> Material provided:
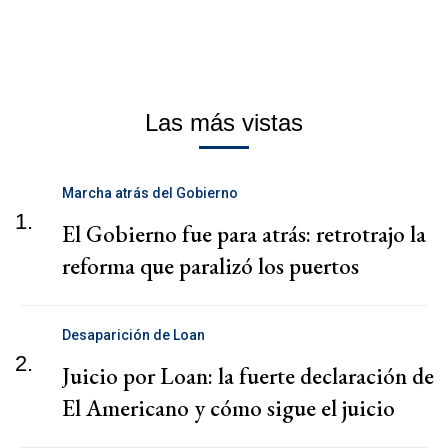
Las más vistas
Marcha atrás del Gobierno
1.
El Gobierno fue para atrás: retrotrajo la
reforma que paralizó los puertos
Desaparición de Loan
2.
Juicio por Loan: la fuerte declaración de
El Americano y cómo sigue el juicio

> What the exercise asks:
Gather each line of the listing that holds the string "atrás".

> Solved problem:
Marcha atrás del Gobierno
El Gobierno fue para atrás: retrotrajo la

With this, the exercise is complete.